Renegotiating the IMF deal is highly unlikely, stated Asuming.
Written by GliveRadio Accra on July 9, 2024
The discussion over economic strategy intensifies as Ghana approaches the 2024 general elections, with economic analysts suggesting that renegotiating Ghana’s $3 billion bailout program with the International Monetary Fund (IMF) may be exceedingly difficult.
Ghana is currently navigating a three-year Extended Credit Facility (ECF) program, with $1.6 billion already disbursed. The country’s economic stability heavily relies on adhering to the stringent conditions set by the IMF.

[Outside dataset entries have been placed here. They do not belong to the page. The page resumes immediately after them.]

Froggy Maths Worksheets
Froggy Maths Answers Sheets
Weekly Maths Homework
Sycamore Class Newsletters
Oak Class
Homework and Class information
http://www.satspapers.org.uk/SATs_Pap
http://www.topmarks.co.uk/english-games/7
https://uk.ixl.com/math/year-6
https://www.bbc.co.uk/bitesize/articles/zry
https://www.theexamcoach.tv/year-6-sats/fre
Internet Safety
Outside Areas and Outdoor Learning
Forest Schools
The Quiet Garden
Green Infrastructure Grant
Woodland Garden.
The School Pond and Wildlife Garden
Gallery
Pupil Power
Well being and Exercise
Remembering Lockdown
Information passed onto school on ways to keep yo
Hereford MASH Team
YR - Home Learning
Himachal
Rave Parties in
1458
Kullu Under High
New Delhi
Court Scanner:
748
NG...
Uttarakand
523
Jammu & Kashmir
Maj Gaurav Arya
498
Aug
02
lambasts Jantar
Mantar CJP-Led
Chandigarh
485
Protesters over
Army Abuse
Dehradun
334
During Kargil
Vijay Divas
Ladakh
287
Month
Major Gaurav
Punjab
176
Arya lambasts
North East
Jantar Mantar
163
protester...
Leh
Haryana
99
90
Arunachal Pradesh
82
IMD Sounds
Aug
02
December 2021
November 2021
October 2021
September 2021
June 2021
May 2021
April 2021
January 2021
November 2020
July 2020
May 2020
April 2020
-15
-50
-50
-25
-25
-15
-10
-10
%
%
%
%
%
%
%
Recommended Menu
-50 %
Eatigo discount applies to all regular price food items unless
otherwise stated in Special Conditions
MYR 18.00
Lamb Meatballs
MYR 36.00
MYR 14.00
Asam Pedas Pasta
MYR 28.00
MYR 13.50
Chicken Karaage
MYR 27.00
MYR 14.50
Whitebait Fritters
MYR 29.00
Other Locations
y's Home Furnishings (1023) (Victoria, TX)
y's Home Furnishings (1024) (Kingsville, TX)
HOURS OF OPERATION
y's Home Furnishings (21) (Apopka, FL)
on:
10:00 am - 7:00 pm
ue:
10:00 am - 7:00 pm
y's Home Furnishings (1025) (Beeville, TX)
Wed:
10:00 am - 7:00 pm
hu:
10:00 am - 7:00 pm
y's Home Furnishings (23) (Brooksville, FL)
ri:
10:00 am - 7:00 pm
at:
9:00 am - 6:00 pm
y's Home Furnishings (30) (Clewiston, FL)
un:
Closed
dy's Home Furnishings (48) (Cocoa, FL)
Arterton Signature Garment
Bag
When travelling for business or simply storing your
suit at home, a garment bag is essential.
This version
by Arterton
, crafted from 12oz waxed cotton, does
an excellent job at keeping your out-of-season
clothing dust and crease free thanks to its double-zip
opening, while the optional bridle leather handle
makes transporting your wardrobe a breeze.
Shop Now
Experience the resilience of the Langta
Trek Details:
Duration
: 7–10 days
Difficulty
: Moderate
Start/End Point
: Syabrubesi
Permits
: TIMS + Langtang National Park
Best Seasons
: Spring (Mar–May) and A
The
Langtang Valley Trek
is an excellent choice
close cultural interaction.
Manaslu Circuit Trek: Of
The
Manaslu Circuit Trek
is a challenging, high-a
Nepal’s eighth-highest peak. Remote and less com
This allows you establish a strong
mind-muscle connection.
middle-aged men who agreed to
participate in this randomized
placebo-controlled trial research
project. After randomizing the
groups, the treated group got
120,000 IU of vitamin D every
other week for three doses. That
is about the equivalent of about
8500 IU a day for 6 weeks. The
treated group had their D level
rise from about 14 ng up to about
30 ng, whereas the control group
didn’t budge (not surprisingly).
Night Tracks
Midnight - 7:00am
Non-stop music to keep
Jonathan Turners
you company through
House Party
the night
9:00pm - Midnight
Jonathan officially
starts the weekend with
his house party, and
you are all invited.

Despite hints from National Democratic Congress (NDC) flagbearer John Dramani Mahama about potentially renegotiating the deal if elected president, economist Professor Patrick Asuming explains that any attempts by a new government to engage the IMF are unlikely to result in significant alterations to the current program structure.
“As far as I understand, I’m not sure there is room for tweaking or renegotiating per se, but the IMF always engages with the authorities. Discussions typically revolve around adjustment elements, while the essence of the program remains unchanged,” he explained.
Commenting on the official confirmation from the Official Creditor Committee (OCC) approving the government’s agreement with Eurobond holders on proposed terms to restructure approximately $13.1 billion in debt, Prof. Asuming cautioned the government to exercise prudence in reducing its debts to sustainable levels.
“This is crucial for our debt sustainability, enabling us to reduce debt levels to the targeted 55 per cent envisioned in the programme,” he said.
“Additionally, it offers potential immediate and long-term benefits to the economy, depending on how effectively we utilize the flexibility provided by this restructuring,” he opined.
He further warned that:“if we perceive our debt as sustainable and embark on further borrowing, we risk encountering similar challenges in the near future”.